Whether the crisis provoked by the Iraqi invasion of Kuwait is resolved by war or by containment or by compromise, one thing is certain: in the aftermath of the crisis Israel will come under the most intense international pressure for fresh ideas and for real movement to solve the Palestinian problem. There are signs that even the Bush Administration, while maintaining its refusal to discuss the two problems simultaneously on the grounds that to do so would reward Iraqi aggression, is beginning to bend to pressure to accept linkage between the Gulf crisis and the Israeli-Palestinian conflict.
The Iraqi invasion of Kuwait has not altered the nature of the Palestinian problem in any fundamental way, but it has profoundly altered the international context.
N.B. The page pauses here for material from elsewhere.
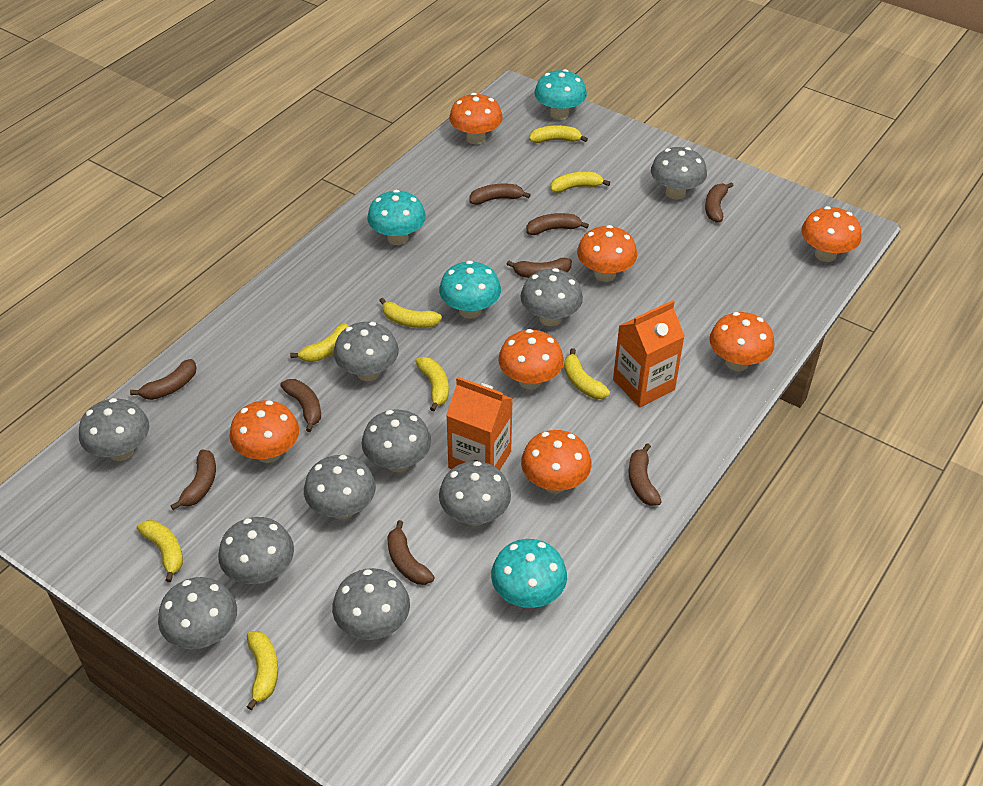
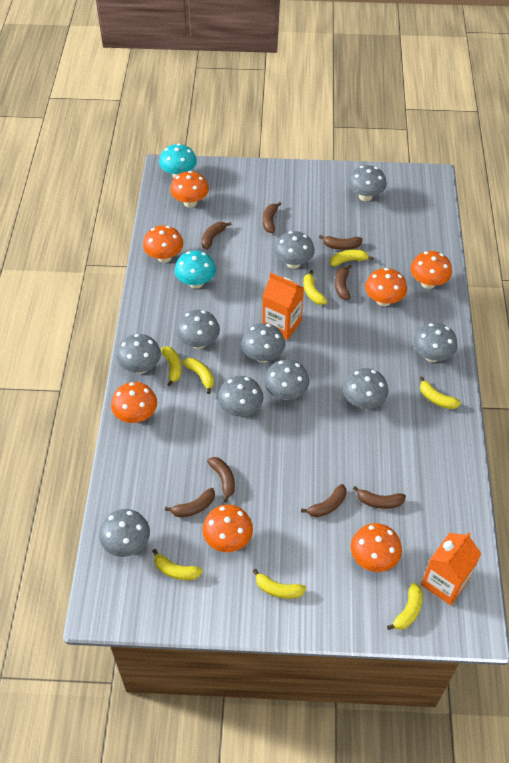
brown banana: [130,359,196,400] [170,450,216,510] [280,379,321,432] [387,520,435,585] [469,183,531,205] [507,258,572,278] [526,213,589,235] [629,443,662,506] [705,182,734,223] = 9 -> [165,488,215,517] [201,222,231,250] [207,457,235,502] [263,202,281,233] [301,484,346,517] [319,235,363,250] [335,265,352,300] [353,486,406,509] = 8
turquoise mushroom: [367,190,426,245] [439,261,501,319] [491,539,567,608] [535,69,587,120] = 4 -> [159,144,197,178] [175,250,216,288] = 2

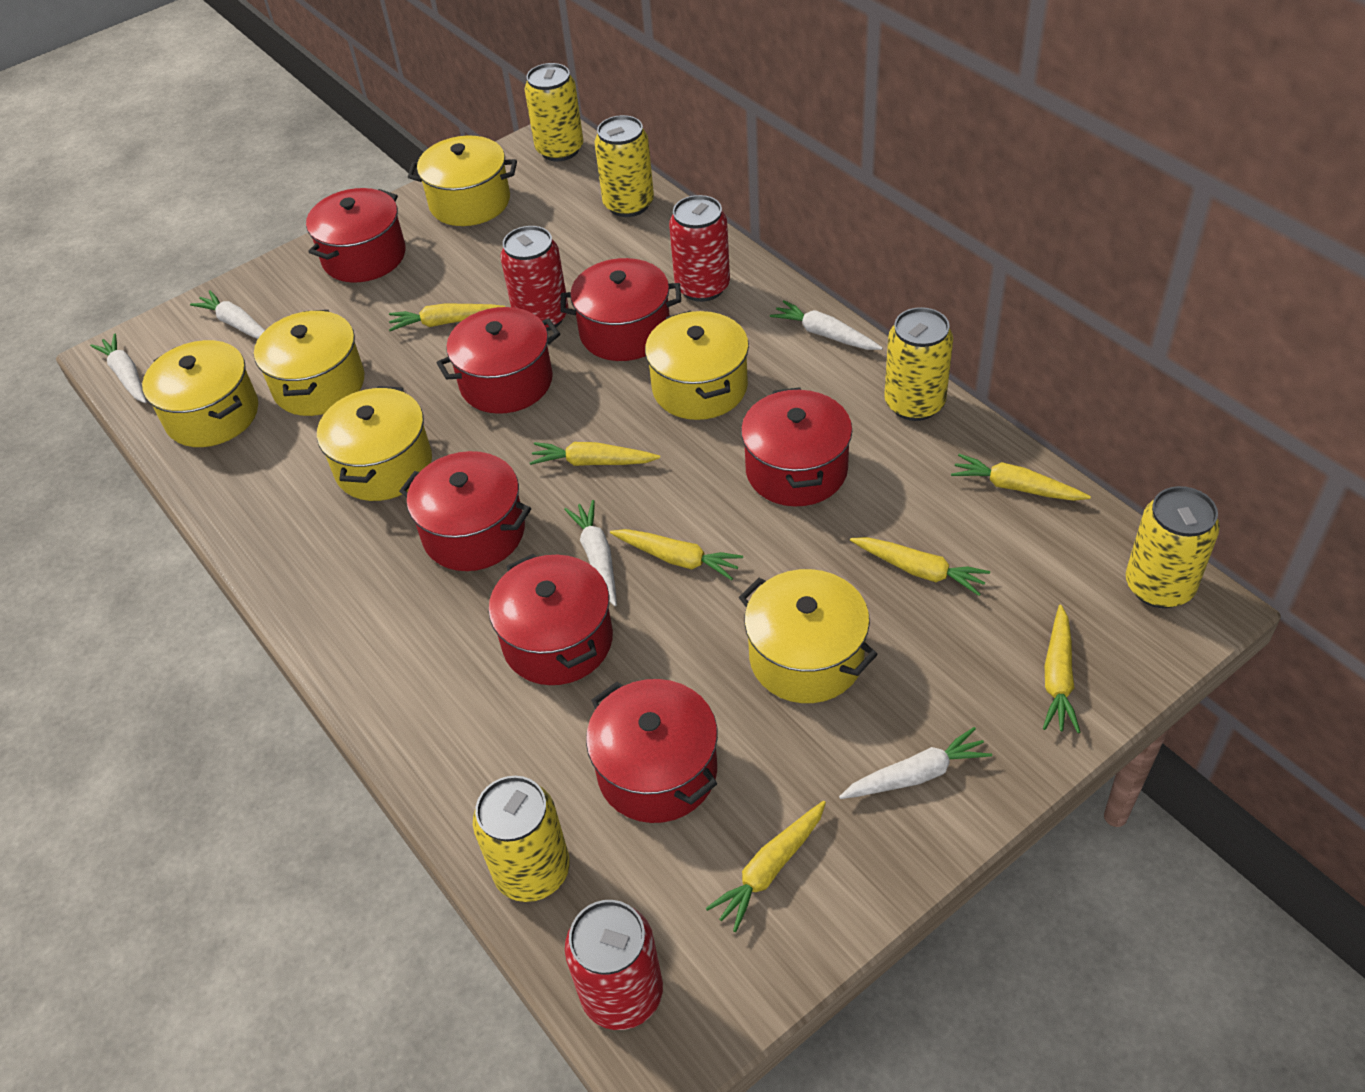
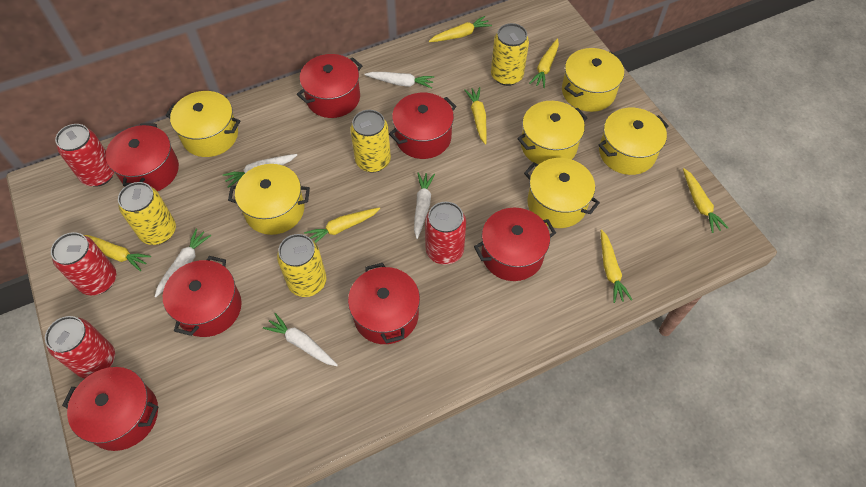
red can: [501,226,568,331] [565,900,663,1030] [669,195,730,302] = 3 -> [45,316,115,379] [51,232,116,295] [55,124,114,187] [425,202,466,265] = 4
yellow can: [473,776,570,902] [524,63,584,161] [594,115,654,217] [884,307,953,421] [1126,486,1220,608] = 5 -> [118,182,176,245] [277,234,326,297] [350,110,391,173] [491,23,529,86] = 4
By posing the first major challenge to the post-Cold War international order, the Iraqi dictator has inadvertently helped to forge a remarkable concert of powers that includes the United States, Western Europe, the Soviet Union and some of the most powerful Arab states. All these powers are now committed, in varying degrees, to promoting a negotiated settlement to the Israeli-Palestinian conflict once the immediate challenge from Iraq has been dealt with. They are unlikely to tolerate an attempt by Israel to return to the ‘do nothing’ policies of recent years. A growing number of Israelis have also come to recognise that time is not on their side, that there is no military solution to the intifada, and that bold political initiatives are needed to arrest the slide towards civil war. Yitzhak Shamir, the 75-year-old master of the art of stonewalling, is not of that number.